Stack Overflow is a very particular case. As their audience is made of developers, and they’re very engaged and passionate about the product, bugs in production are considered acceptable, because the main focus is performance. But what’s the point of performance without quality? Would you buy the fastest car in the world even knowing it doesn’t have seat belts and air bags, and that it doesn’t support replacing a flat tire or a defective part? The analogy is very exaggerated - a bug in the site doesn’t involve life risk, but what I mean is, if you focus only and exclusively on performance, you give up other aspects like quality and security. It’s the same line of thought from those managers I mentioned before, who make a lot of pressure for fast delivery, regardless of quality.

Fast food
Does every fast food need to be like this?

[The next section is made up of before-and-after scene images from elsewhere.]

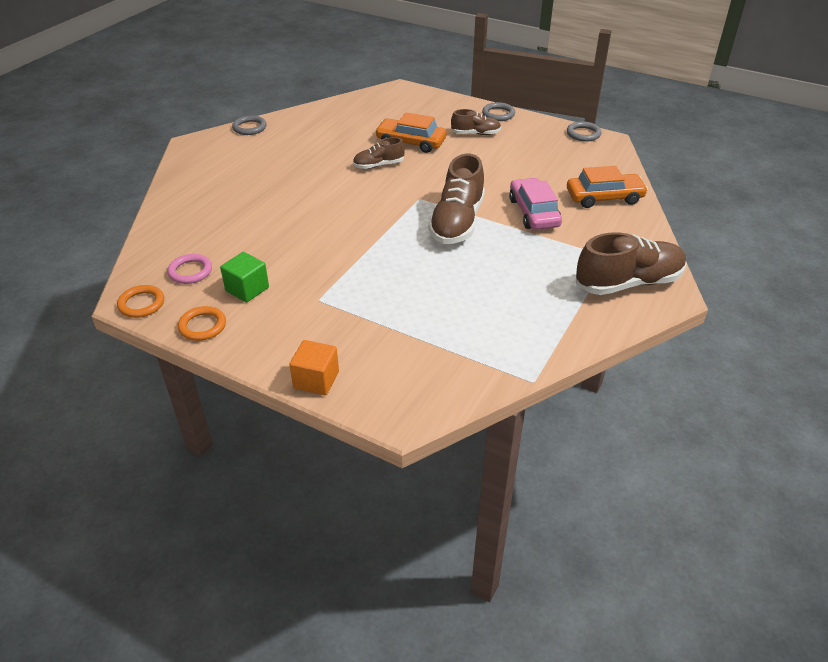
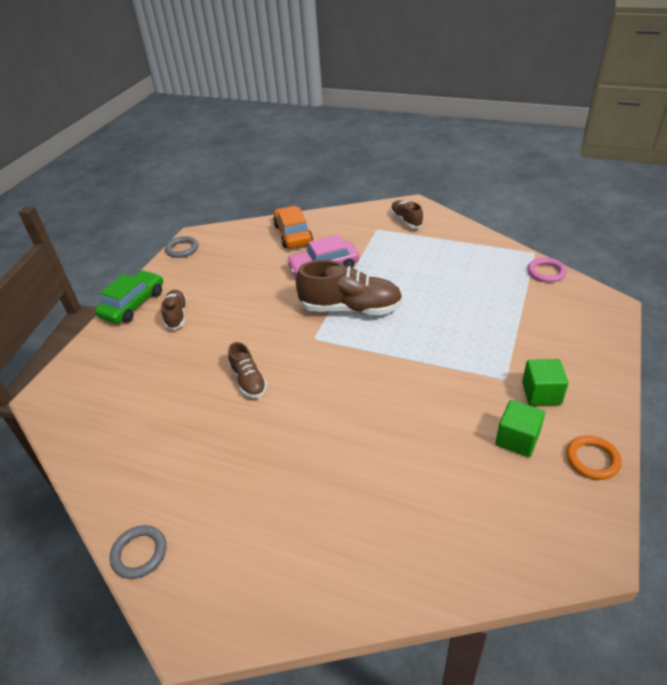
camera: 95 degrees left, 0 degrees up
orange ring [117,285,164,318] -> none
pink ring [167,254,212,284] -> pink ring moved to [527,257,567,283]
orange cube [289,340,339,395] -> none
orange car [375,112,446,153] -> none
grey ring [482,102,515,121] -> green car [95,270,163,324]
brown shoe [576,232,687,295] -> brown shoe [391,200,423,228], size x0.54
none -> green cube [522,359,568,406]

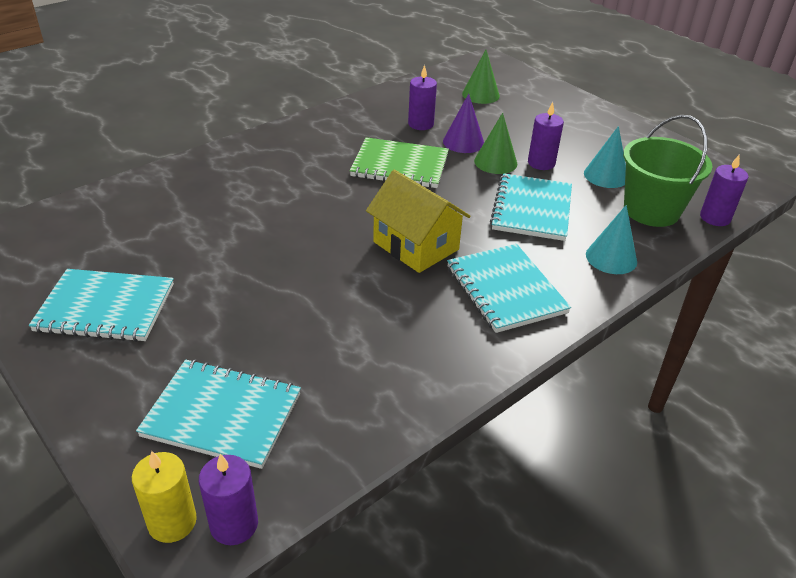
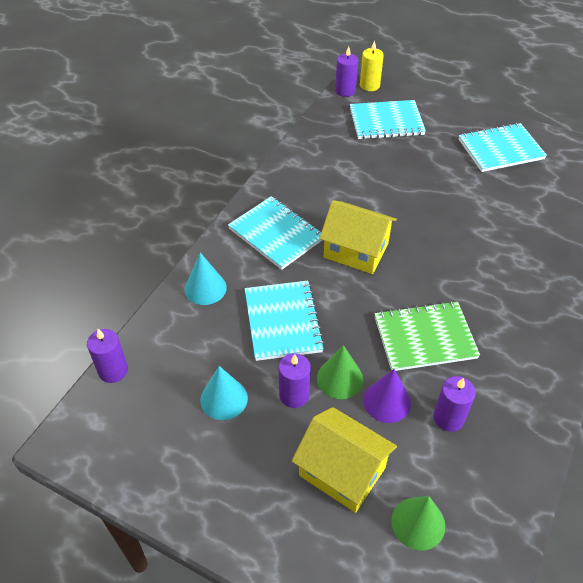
camera: 160 degrees right, 10 degrees up
green bucket [623,115,712,227] -> none
none -> yellow house [292,407,397,513]

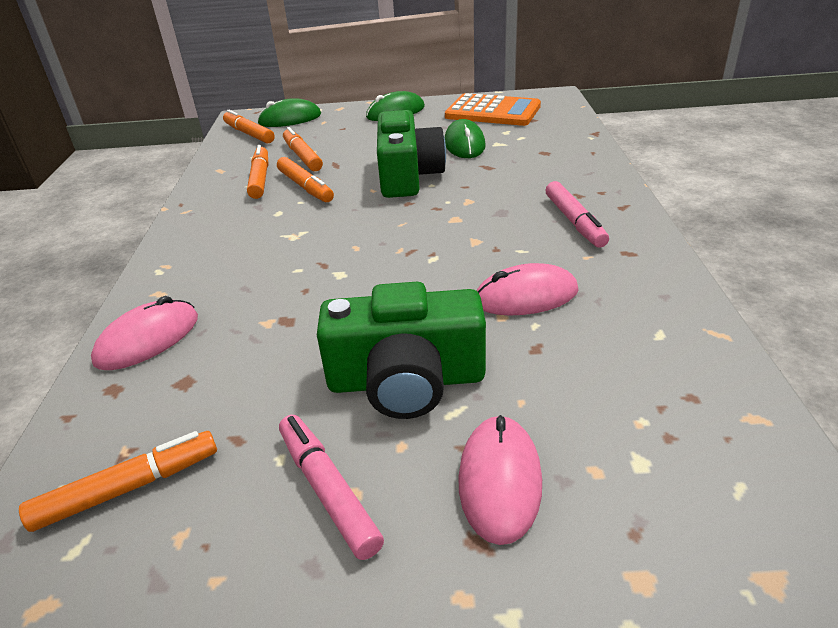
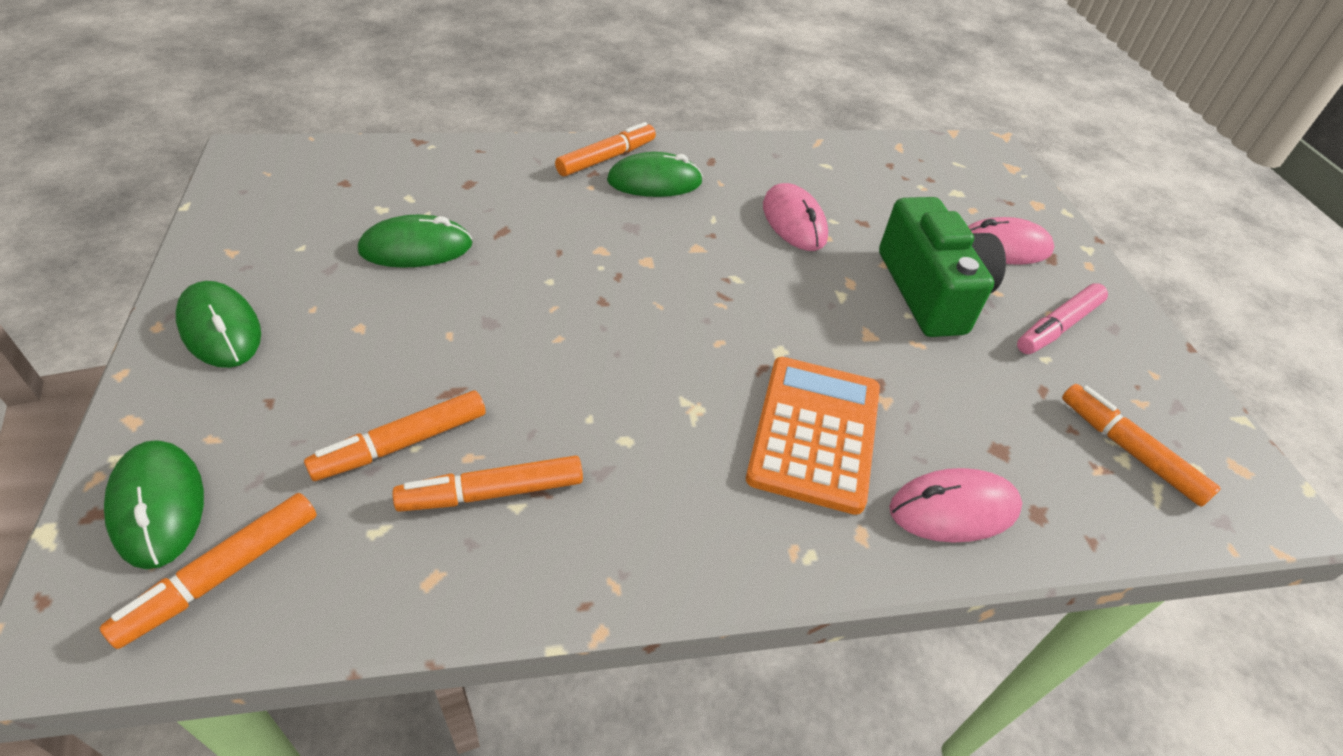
camera: 105 degrees left, 10 degrees up
pink mouse [91,296,198,370] -> pink mouse turned 45 degrees counterclockwise [889,468,1022,543]
orange marker [277,157,334,202] -> orange marker moved to [555,122,656,176]
green camera [377,110,446,198] -> none
orange calculator [445,93,541,126] -> orange calculator moved to [746,357,880,515]
pink marker [545,181,609,248] -> green mouse [607,152,703,197]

In my opinion, even if your project focuses on performance, quality can’t be abandoned. The other extreme - over-engineering - is also bad; if you have a small application, with only a couple of users, it doesn’t make sense to create a complex architecture, thinking about the possibility of maybe one day it may expand. This would be creating a solution for a problem that doesn’t exist.

I have a real example for this: I register all my expenses in Google Spreadsheet. I wanted to share these data with my wife, but as the spreadsheet is very large, I created a small app that extracts these data and displays a very simple dashboard, only with information that she is interested in. This app has only two users - me and her -, and there isn’t a chance that this grows up. In this case, it doesn’t make sense for me to think about a scalable architecture. But when we talk about a product with tens of millions of users, the situation is very different. Currently, Stack Overflow doesn’t have a competitor to match, but if one rises with a better user experience or new features, they will have a hard time to follow.

My main concern while watching this talk was the impact that these ideas can have on the audience. The majority of them were very young, probably students or professionals starting their career. A talk like this, spreading the word about optional software quality, can be very harmful to them. And it seems like Facebook has a similar issue with code quality.

To wrap up, I want to make it clear that I’m not doing a personal attack against Stack Overflow or the speaker. I admire her courage to take the stage and present such controversial ideas, even though I disagree on them. I’m a Stack Overflow user and will continue being after all.